Er nimmt den Telefonhörer auf seiner Seite, ich den auf meiner. Als er mich durch die Glasscheibe anstarrt, will ich ihn fragen, warum er es getan hat, doch statt dessen sage ich: »Ich hoffe, du hast nicht zu viel bezahlt für deine neue Frisur.«
Als er lachen muß, sehe ich für den Bruchteil einer Sekunde den Mann, den ich kannte.
»Andrew«, sage ich zu ihm, »hast du wirklich gedacht, man würde dich nie erwischen?«
Er reibt sich mit einer Hand übers Knie. »Bleibt das unter uns?«
»Wenn du willst«, erwidere ich.
Andrew senkt den Kopf. »Fitz«, gesteht er, »ich habe überhaupt nichts gedacht.«
Während ich in der Wüste unter einem Palo-Verde-Baum auf Delia und ihren Wunderhund warte, betrachte ich die ausgedörrte, rissige Erde und stelle mir alle möglichen Arten vor, wie ein Mensch hier sterben könnte.
Als erstes fällt mir natürlich Verdursten ein. Da meine Alibiflasche Wasser seit einer Stunde leer ist, kann ich mir in der sengenden Hitze dieser trockenen Wüste gut ausmalen, wie ich bis zum Delirium dehydriere. Die Zunge würde wie Watte anschwellen, die Augenlider würden festkleben. Ertrinken wäre mir -jetzt jedenfalls - lieber.

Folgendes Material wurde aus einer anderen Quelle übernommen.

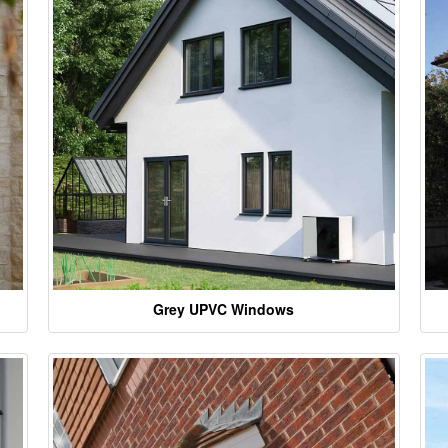
Grey UPVC Windows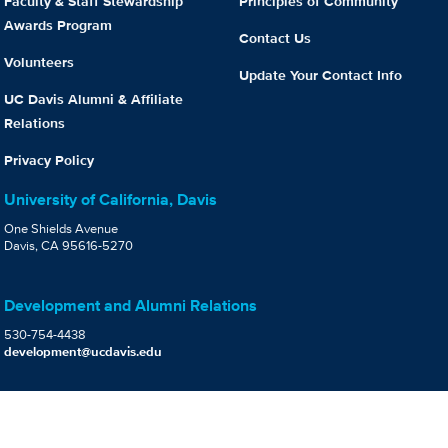
Faculty & Staff Stewardship
Principles of Community
Awards Program
Contact Us
Volunteers
Update Your Contact Info
UC Davis Alumni & Affiliate
Relations
Privacy Policy
University of California, Davis
One Shields Avenue
Davis, CA 95616-5270
Development and Alumni Relations
530-754-4438
development@ucdavis.edu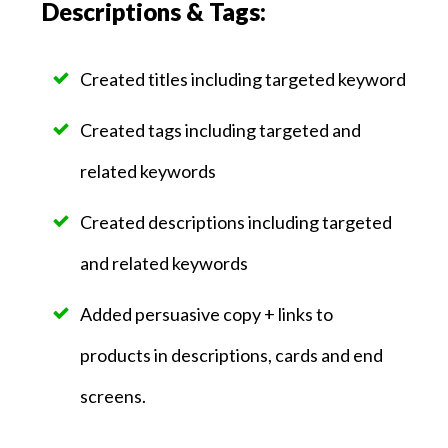
Descriptions & Tags:
Created titles including targeted keyword
Created tags including targeted and
related keywords
Created descriptions including targeted
and related keywords
Added persuasive copy + links to
products in descriptions, cards and end
screens.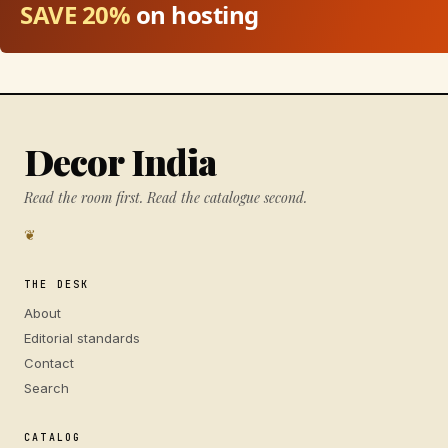
SAVE 20%
on hosting
Decor India
Read the room first. Read the catalogue second.
❦
THE DESK
About
Editorial standards
Contact
Search
CATALOG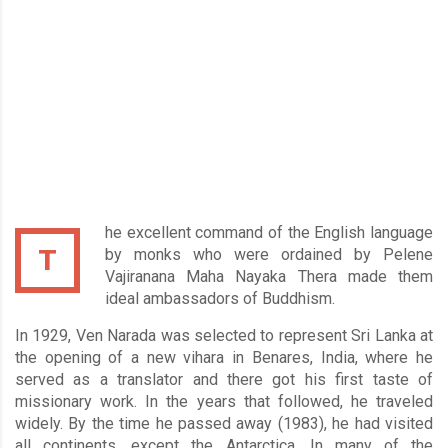
he excellent command of the English language
T
by monks who were ordained by Pelene
Vajiranana Maha Nayaka Thera made them
ideal ambassadors of Buddhism.
In 1929, Ven Narada was selected to represent Sri Lanka at
the opening of a new vihara in Benares, India, where he
served as a translator and there got his first taste of
missionary work. In the years that followed, he traveled
widely. By the time he passed away (1983), he had visited
all continents, except the Antarctica. In many of the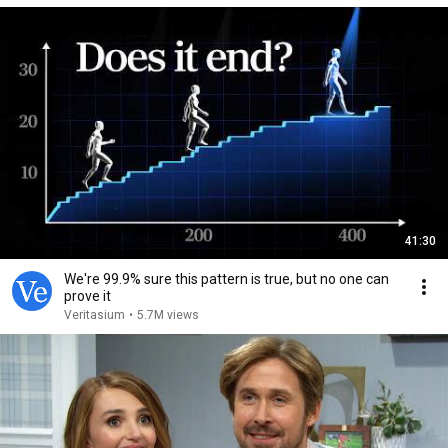
41:30
We're 99.9% sure this pattern is true, but no one can
prove it
Veritasium
•
5.7M views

Ersticken, Erhängen, Schußverletzung - alles viel zu schmerzhaft. Aber Erfrieren ... das soll eine angenehme Art zu sterben sein. Mich in den Schnee zu legen und jedes Gefühl zu verlieren, würde in diesem Augenblick an ein Wunder grenzen. Und dann ist da natürlich noch der Märtyrertod, auf den ich jetzt verdammt schnell zusteuere. Immerhin brenne ich schon, wenn auch nicht für meine Überzeugungen. Tut verkohlendes Fleisch auf den Knochen weniger weh, wenn du weißt, daß du recht hast, auch wenn alle anderen denken, du hast unrecht?
Dieser Gedankengang führt mich direkt zu Andrew. Und dann schnurstracks zu Delia.
Ich glaube nicht, daß schon mal jemand an unerwiderter Liebe gestorben ist. Ich frage mich, ob ich der erste sein werde.
Als wir an der Tür geklingelt haben, drücke ich Delias Hand. »Bist du sicher, daß du dazu bereit bist?« frage ich.